BRB, gotta give Game Freak a tip for a new Pokémon.
 

Lady

something something robble
wow, I didn't expect 90s bands to resurrect on twitter, but I guess it makes sense. Technology is amazing. Next you'll tell me Serj Tankian is on soundcloud
 

Juno

The DRKest Roe
(He, Him)
I will say, bagged milk is super handy when working in a cafe. You go through such a high volume of milk, and it's nice that the empty bags take up very little space. I shudder to think of the number of cartons American cafes go through,and having to break them all down
I actually worked at a cafeteria on my university campus that used bagged milk, funnily enough it was right near the Canadian border in WA, so maybe we got the milk from Canada.
 

ThricebornPhoenix

target for faraway laughter
(he/him)
My bread brand brought twist ties to bear, recently. They used to do tags, but a few months ago they traded for paper-covered wire ties (as opposed to the plastic-covered kind)
What makes this meme especially silly is that I have only seen the plastic tags relatively recently. For most of my life, my bread came with those wire ties.

I miss them.
 
That is my least favourite meme, the "nobody this age will know this this" style. As if people only know about shit that I happened when they were alive. It's fucking insulting.
It is insulting, but it's a pretty understandable impulse to discuss how things have changed during the course of our lives to the point where young people today won't have the same experiences we did. This one example was dumb and bad and wrong. But it's amusing to think about how the kids of today on average won't experience say, trying to talk to their crush over a land line in the evening, only to have their parents or siblings eves dropping on them through a different phone elsewhere in the house. As an educator I very routinely have to just stop what I'm saying and then describe something that would be common knowledge to you and me, but is something kids growing up today wouldn't know about unless someone explains it to them. Like, I had to explain to some middle schoolers last year the pause/fast forward/stop symbols on a CD player, the history behind what they meant, what CDs were to begin with, etc. The insulting thing I think is less the mentality and more how you talk about it. Because kids are smart, and they're better at seeking out and researching stuff on their own than any generation was previously. Talking down to today's youth makes you look like the idiot, not the other way around.
 

karzac

(he/him)
I agree that it's interesting to think about how things have changed over the course of people's lives. One of my favourite things to ask people is "What's the first major news event you remember?" (For me, it's Princess Di's death). Framing in that way of personal experience is totally cool - "no young person will ever have the feeling of having to share the landline to talk to their crush again" is a totally reasonable weird nostalgia thing.
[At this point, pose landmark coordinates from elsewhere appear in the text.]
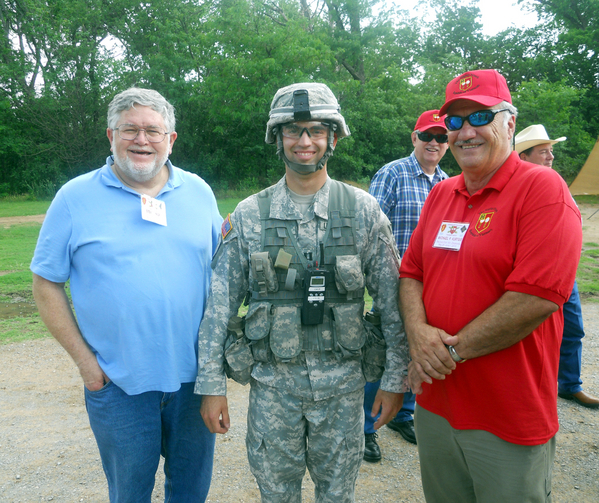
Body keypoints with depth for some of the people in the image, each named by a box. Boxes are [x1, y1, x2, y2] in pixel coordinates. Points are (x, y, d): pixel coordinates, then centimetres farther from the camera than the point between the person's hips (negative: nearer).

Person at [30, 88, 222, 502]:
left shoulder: (198, 192, 3)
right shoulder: (76, 197, -4)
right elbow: (46, 284, -1)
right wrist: (83, 358, -6)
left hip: (193, 374, 2)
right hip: (118, 382, -2)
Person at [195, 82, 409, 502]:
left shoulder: (364, 210, -4)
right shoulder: (248, 216, -3)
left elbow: (393, 300, -1)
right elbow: (220, 305, -2)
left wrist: (396, 378, -1)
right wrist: (211, 385, -2)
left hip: (343, 382, 0)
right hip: (273, 383, 0)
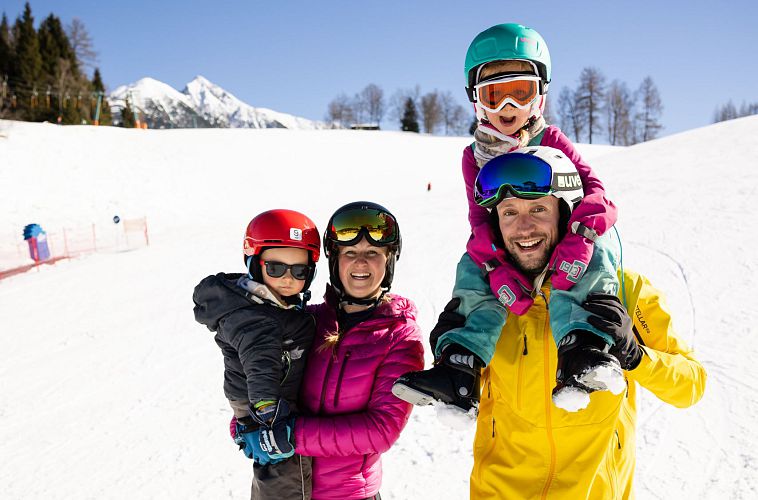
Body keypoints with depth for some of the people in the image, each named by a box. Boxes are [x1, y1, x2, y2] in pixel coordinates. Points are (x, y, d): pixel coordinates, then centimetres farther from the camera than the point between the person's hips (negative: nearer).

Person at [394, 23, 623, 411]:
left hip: (567, 243, -1)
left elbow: (592, 189, -10)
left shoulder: (551, 140, 1)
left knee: (596, 247, -32)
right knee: (472, 265, -26)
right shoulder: (475, 155, 4)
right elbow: (480, 218, -8)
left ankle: (586, 350, -47)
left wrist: (579, 238, -34)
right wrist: (498, 269, -29)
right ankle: (461, 361, -36)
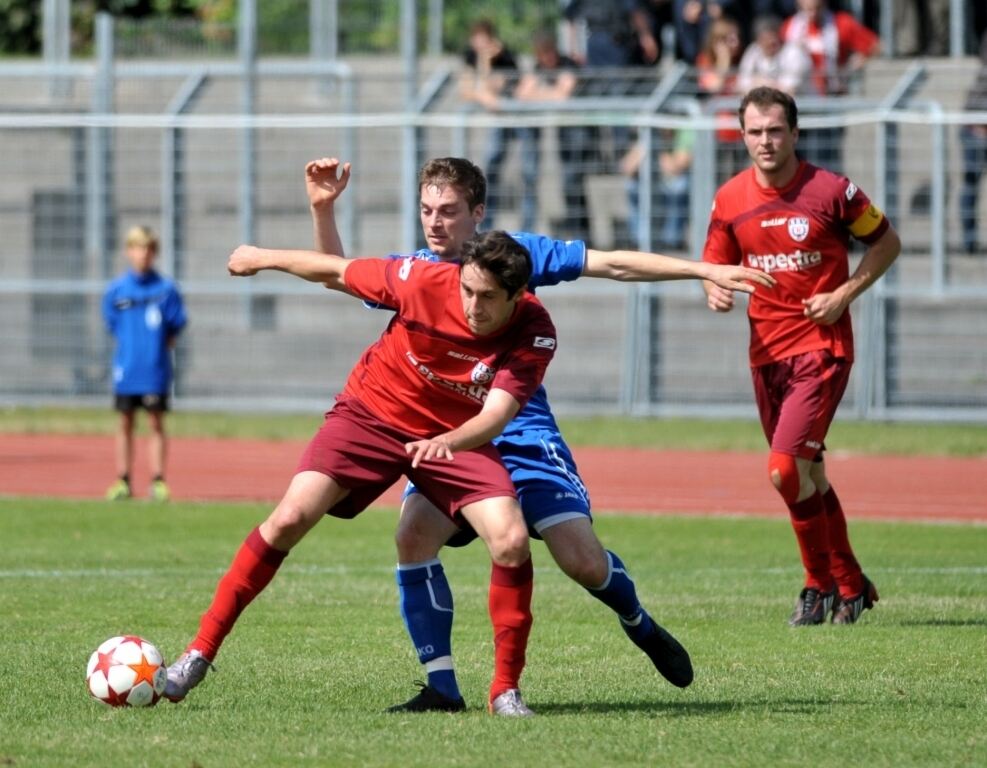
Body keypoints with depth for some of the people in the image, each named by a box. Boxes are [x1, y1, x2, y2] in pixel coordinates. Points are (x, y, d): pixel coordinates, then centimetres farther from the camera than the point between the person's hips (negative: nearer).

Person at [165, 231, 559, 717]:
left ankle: (506, 690, -3)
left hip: (456, 436, 1)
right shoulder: (425, 281, -24)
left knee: (511, 541, -20)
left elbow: (496, 414, -33)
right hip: (373, 411, -1)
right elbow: (337, 272, -7)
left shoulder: (533, 334, -23)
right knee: (290, 518, -17)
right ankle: (200, 651, -6)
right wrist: (263, 258, 6)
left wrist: (448, 441, -55)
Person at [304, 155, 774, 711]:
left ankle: (640, 626, 23)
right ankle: (441, 686, -17)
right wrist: (323, 210, -20)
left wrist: (706, 270, -8)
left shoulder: (511, 253, -3)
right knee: (415, 534, -25)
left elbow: (612, 264, -3)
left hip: (524, 436, -2)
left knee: (583, 561, -12)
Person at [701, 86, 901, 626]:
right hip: (766, 352, 5)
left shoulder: (831, 191, -9)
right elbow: (716, 265, 14)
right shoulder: (730, 200, 3)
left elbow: (887, 242, 3)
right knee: (809, 474, 11)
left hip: (822, 345, -5)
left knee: (786, 470, -16)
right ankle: (850, 586, 25)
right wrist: (715, 292, -10)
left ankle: (821, 586, 2)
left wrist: (845, 294, -9)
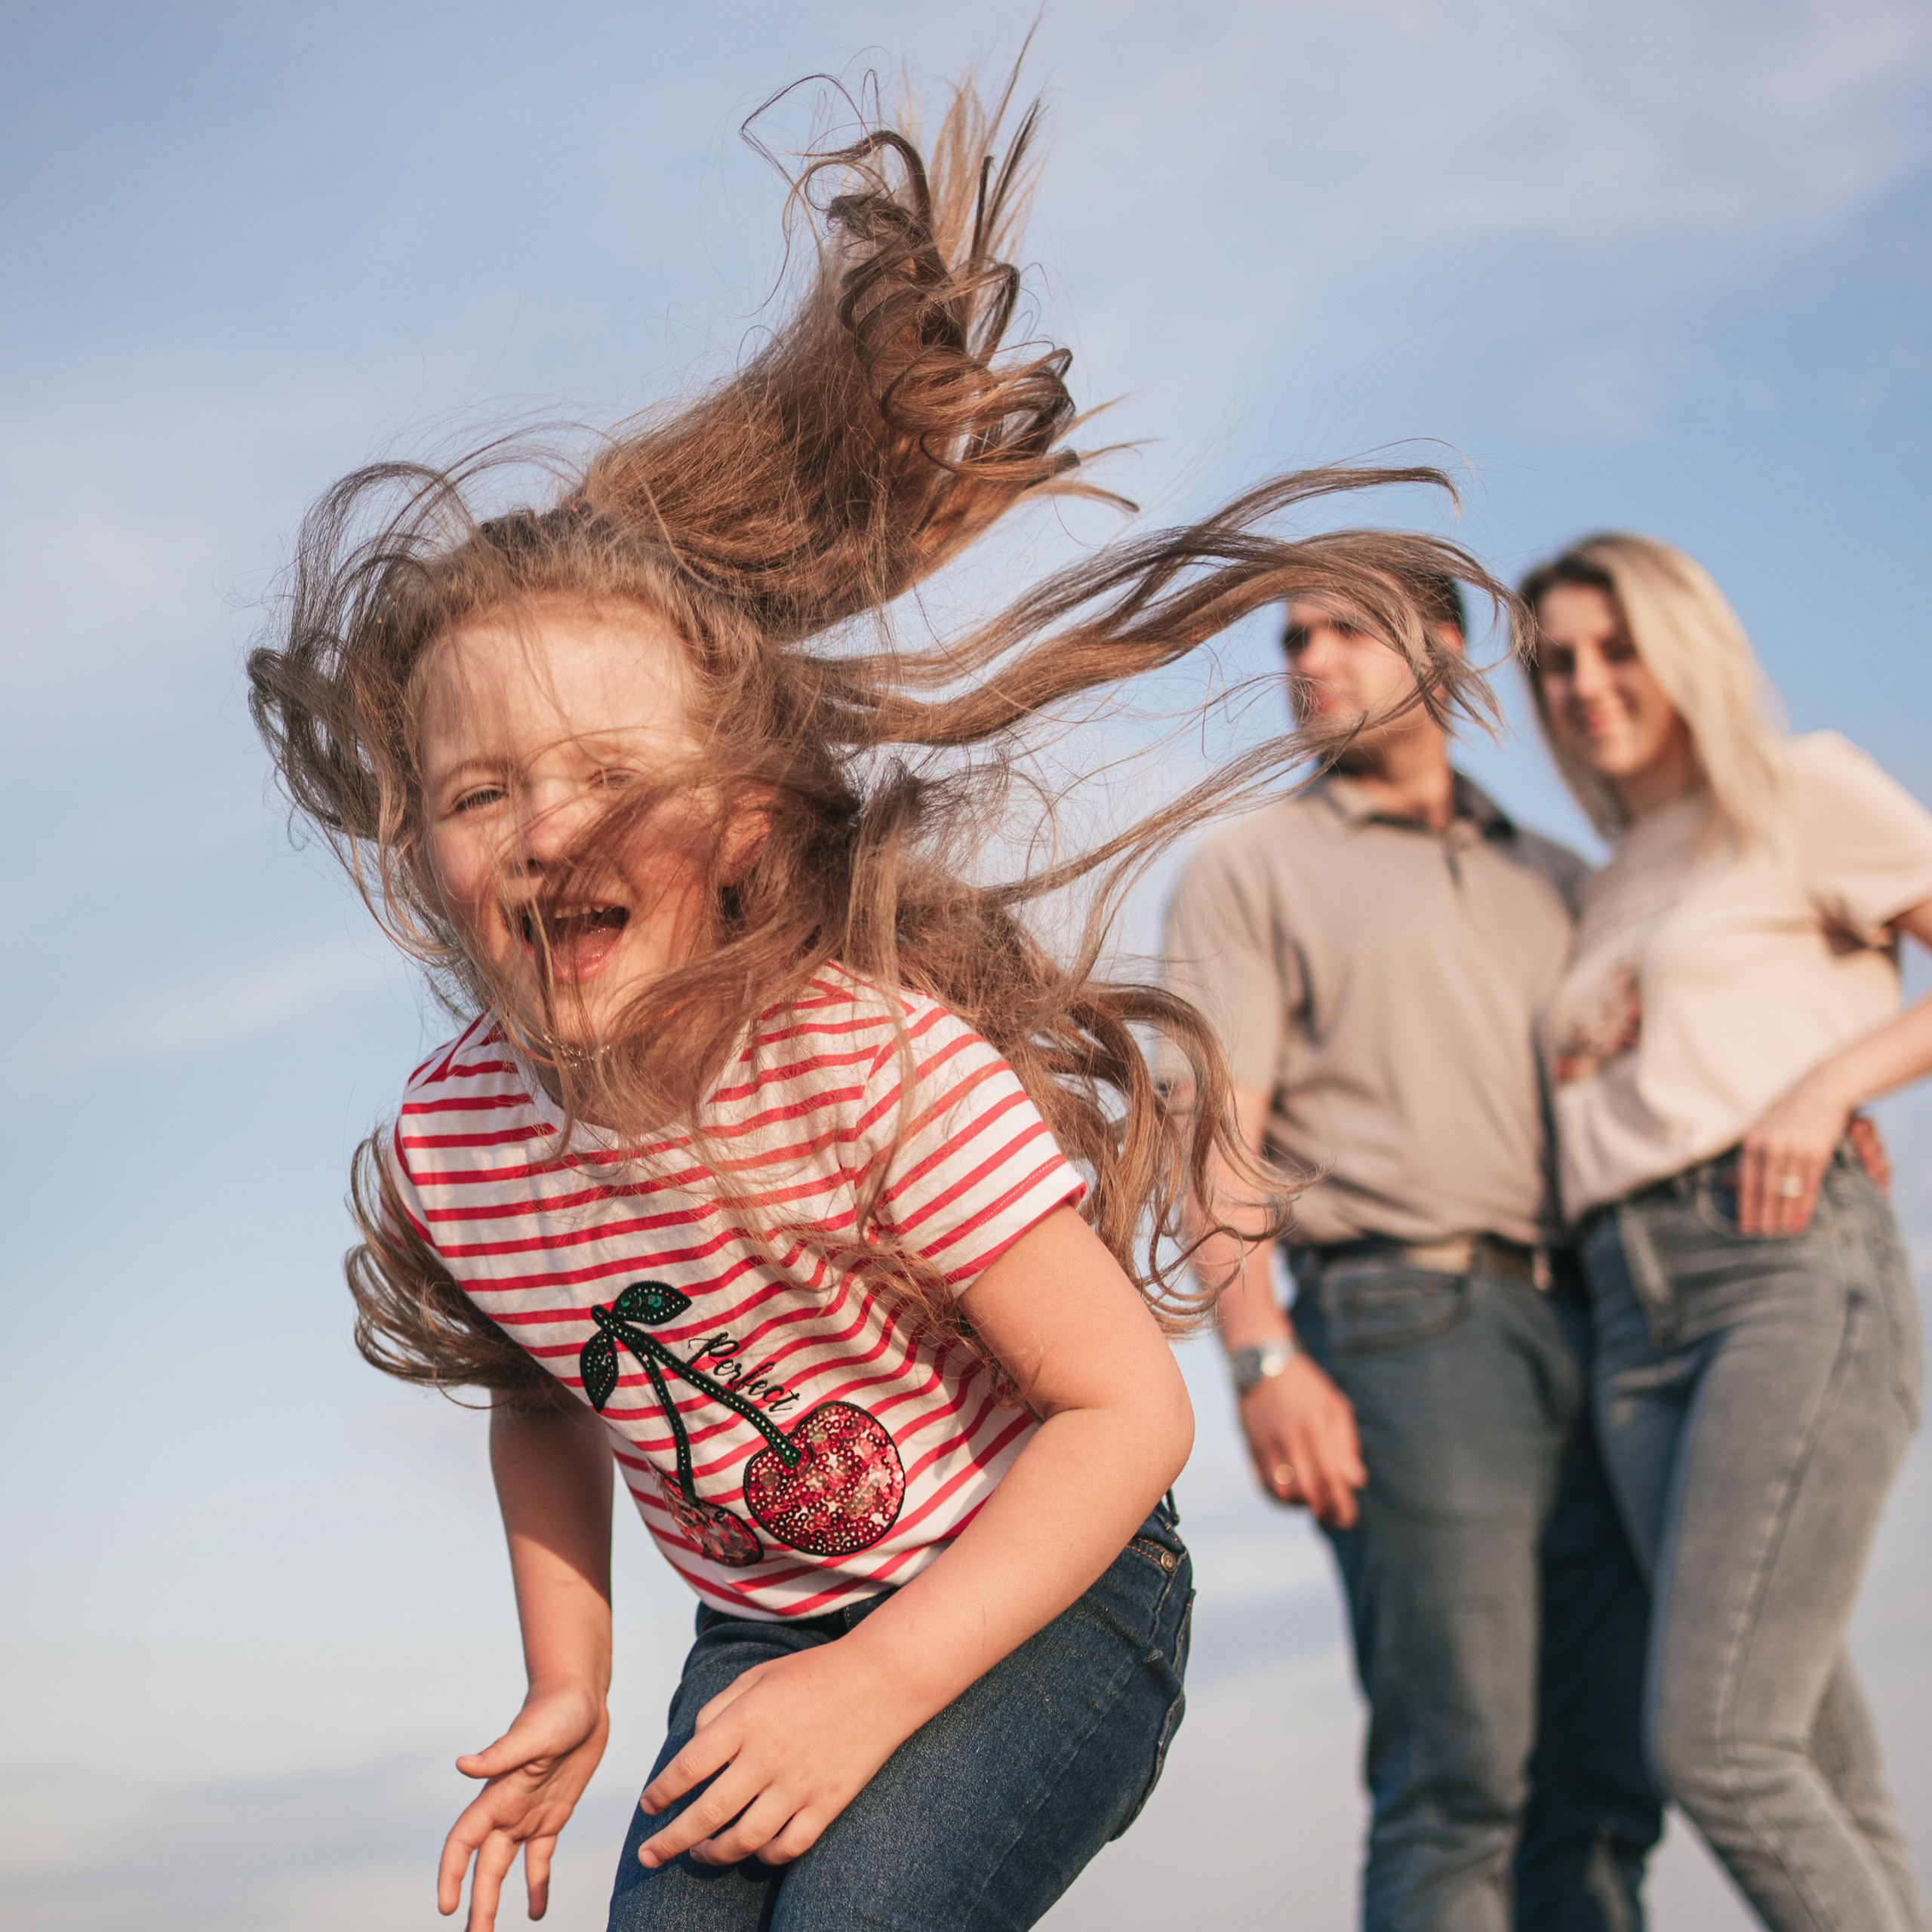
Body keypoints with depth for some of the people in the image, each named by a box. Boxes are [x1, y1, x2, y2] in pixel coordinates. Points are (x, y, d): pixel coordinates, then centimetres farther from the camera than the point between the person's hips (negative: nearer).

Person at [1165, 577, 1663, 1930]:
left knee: (1602, 1785, 1)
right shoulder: (1253, 870, 11)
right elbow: (1214, 1134, 0)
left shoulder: (1554, 881, 25)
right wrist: (1264, 1356, -15)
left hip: (1586, 1324, 5)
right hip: (1411, 1319, -5)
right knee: (1458, 1778, -11)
What annoys me is the assumption that people won't even be able to recognize or comprehend an image or experience that they didn't personally encounter. Like, for my own part, I grew up after rotary phones and typewriters were obsolete, but I can still recognize them, one because my grandparents had them and two because I'm not a fucking idiot and I've learned about things that are outside my direct experience. I guess it's the assumption that "young people" - i.e. "people younger than the poster, be they 12 or 37 or 53" - live in solipsism, unaware of anything outsite their immediate view.

On top of that, there's the idea that this is somehow a unique thing. Like, yeah, we all have things that we did that younger people won't understand and things that older people did that we don't understand. Welcome to 20 000 years of human history. "Only 1790s kids will recognize a guillotine". It's not something that's unique to this generation.